By using dataTaskWithResult we know we’re making a GET HTTP call. The rest is just a completion handler which gets called after the system makes the networking call for us.

It has a signature that returns the data, the NSURLResponse object if we want it, along with any generated NSError’s. You might also notice that it declares self in the closure as unowned. I’ll be honest in that I don’t have the best knowledge of how ARC, weak, strong and unowned work in Swift yet. I can tell you that this code doesn’t crash and has no memory leaks.

The closure first looks for any reported errors. If there is an error it calls the supplied closure with success: false and the errorMessage set to the NSError.localizedDescription.

if let safeError = error {
    self.completion(success: false, errorMessage: safeError.localizedDescription)
    return
}

Next it uses a guard statement to make sure there is actual data to parse:

guard let safeData = data else {
    self.completion(success: false, errorMessage: "No data was recieved")
    return
}

Guard vs. let if has been my biggest struggle with Swift so far. I think they both have their place but I wonder if I’m utilizing them to their maximum potential.

The rest of the closure uses a do/catch statement.

Long, long ago I wrote about exceptions in Objective-C vs what I was doing with platform code I was writing for Glassboard in C#. I even had a special explanation in my book about how exceptions and error handling in Objective-C were completely different then any other language. Swift 2.0 makes this so much better.

The first try attempts to parse the NSData into a generic JSON object using NSJSONSerialization.JSONObjectWithData. If that succeeds it then uses my own BitcoinCurrentPriceRateJSON struct to parse it down into usable objects. Either of these calls can throw exceptions which can then be properly assessed and passed back up to the UI layer using the networkOperationResult closure. If all goes well then everything gets parsed and saved to Core Data which in turn lets the UI know there’s new data to display.

• • • •

PROBLEMS TO WORK ON:
a - According to the Swift networking excerpt, what does the guard statement make sure of?
b - Write out the passage of the Swift networking excerpt between "The rest of" and "data to display.", inclusive.
c - Write what comes next in the Swift networking excerpt, picking up after its final sentence.

LISTED ENTRIES:
• • • •

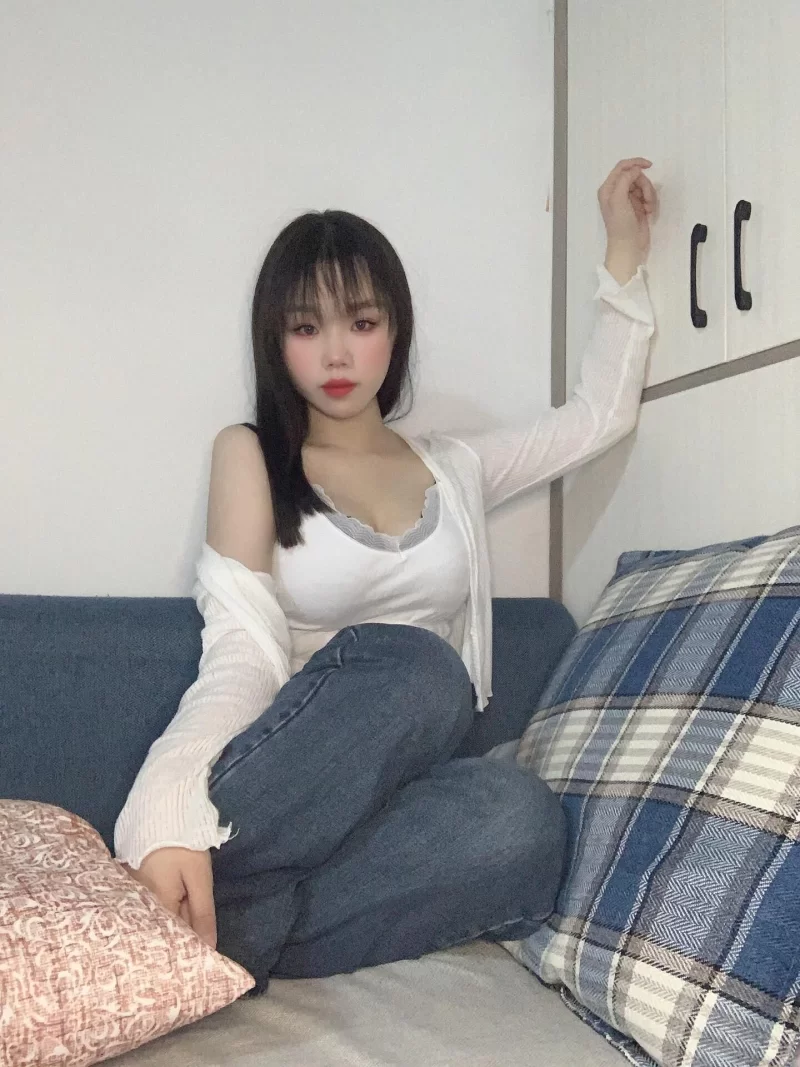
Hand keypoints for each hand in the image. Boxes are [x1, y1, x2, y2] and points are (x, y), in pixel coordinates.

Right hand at [121, 846, 217, 949]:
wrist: (162, 813)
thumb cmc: (183, 846)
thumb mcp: (199, 878)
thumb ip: (203, 914)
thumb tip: (208, 947)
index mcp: (156, 906)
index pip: (172, 940)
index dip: (188, 950)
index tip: (201, 959)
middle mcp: (138, 906)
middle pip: (162, 931)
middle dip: (180, 939)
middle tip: (198, 950)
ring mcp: (133, 895)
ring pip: (157, 919)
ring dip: (171, 926)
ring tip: (188, 935)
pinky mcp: (133, 886)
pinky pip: (150, 907)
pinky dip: (163, 912)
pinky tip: (175, 915)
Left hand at [598, 157, 657, 283]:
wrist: (629, 246)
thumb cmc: (620, 225)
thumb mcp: (619, 200)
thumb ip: (625, 180)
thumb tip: (636, 170)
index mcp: (608, 188)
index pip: (622, 167)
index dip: (635, 163)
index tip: (649, 166)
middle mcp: (617, 192)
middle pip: (636, 176)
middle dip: (645, 185)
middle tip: (647, 199)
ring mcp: (628, 199)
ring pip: (644, 185)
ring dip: (650, 195)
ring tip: (648, 208)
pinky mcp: (637, 206)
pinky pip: (648, 195)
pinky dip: (651, 202)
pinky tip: (649, 212)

• • • •

EXPECTED RESPONSES:
a - It makes sure there is actual data to parse.

b -
The rest of the closure uses a do/catch statement.

Long, long ago I wrote about exceptions in Objective-C vs what I was doing with platform code I was writing for Glassboard in C#. I even had a special explanation in my book about how exceptions and error handling in Objective-C were completely different then any other language. Swift 2.0 makes this so much better.

The first try attempts to parse the NSData into a generic JSON object using NSJSONSerialization.JSONObjectWithData. If that succeeds it then uses my own BitcoinCurrentPriceRateJSON struct to parse it down into usable objects. Either of these calls can throw exceptions which can then be properly assessed and passed back up to the UI layer using the networkOperationResult closure. If all goes well then everything gets parsed and saved to Core Data which in turn lets the UI know there’s new data to display.

c -
The reason I really like do/catch is that is much more in line with languages I’ve used in the past. Objective-C and the very clear mandate to never use NSException in the iOS developer community was very strong. But it made handling error conditions in code clunky. Swift and all its type safety and error security is much different. I believe it will make creating apps that handle unexpected situations much easier then in Objective-C.

Parsing the JSON

JSON parsing in Swift is odd. JSON is not strongly typed by definition. Swift however is. This makes for a bit of a stand off.

When I first got to the part of parsing the JSON from the CoinDesk web service I initially threw my hands in the air and decided that Swift sucks for JSON while simultaneously searching for a third party framework to do the hard work for me. After about 2 hours though I gave up on any third party code yet again (see my note above) and settled into writing my own parser. 

I did like what I saw in SwiftyJSON and even Argo. But the idea of adding more lines of code to my project through a third party framework then actual lines of JSON I needed to parse seemed up-side-down. How hard could a Swift JSON parser be when I know exactly what the JSON looks like.

Turns out its not hard at all:

import UIKit
 
enum JSONParseError: ErrorType {
    case MissingRequiredField(fieldName: String)
}
 
struct CurrencyExchangeData {
    var code: String?
    var name: String?
    var rate: String?
    var symbol: String?
}
 
struct BitcoinCurrentPriceJSON {
    
    enum BitcoinCurrentPriceJSONKeys: String {
        case time = "time"
        case updated = "updated"
        case bpi = "bpi"
        case code = "code"
        case description = "description"
        case rate = "rate"
        case symbol = "symbol"
    }
    
    var lastUpdate: String?
    var currencies: [CurrencyExchangeData]?
    
    init(json: NSDictionary) throws {
        self.currencies = []
        try parseExchangeRateJSON(json)
    }
    
    internal mutating func parseExchangeRateJSON(json: NSDictionary) throws -> BitcoinCurrentPriceJSON {
        
        guard let timeDictionary = json[BitcoinCurrentPriceJSONKeys.time.rawValue] as? NSDictionary,
              let timeStamp = timeDictionary[BitcoinCurrentPriceJSONKeys.updated.rawValue] as? String else
        {
            throw JSONParseError.MissingRequiredField(fieldName: BitcoinCurrentPriceJSONKeys.updated.rawValue)
        }
        
        self.lastUpdate = timeStamp
        
        guard let bpiDictionary = json[BitcoinCurrentPriceJSONKeys.bpi.rawValue] as? NSDictionary,
              let currencies = bpiDictionary.allValues as? [NSDictionary] else
        {
            throw JSONParseError.MissingRequiredField(fieldName: BitcoinCurrentPriceJSONKeys.bpi.rawValue)
        }
        
        for currencyDictionary in currencies {
            let currencyExchangeData = try parseCurrencyDictionary(currencyDictionary as NSDictionary)
            self.currencies?.append(currencyExchangeData)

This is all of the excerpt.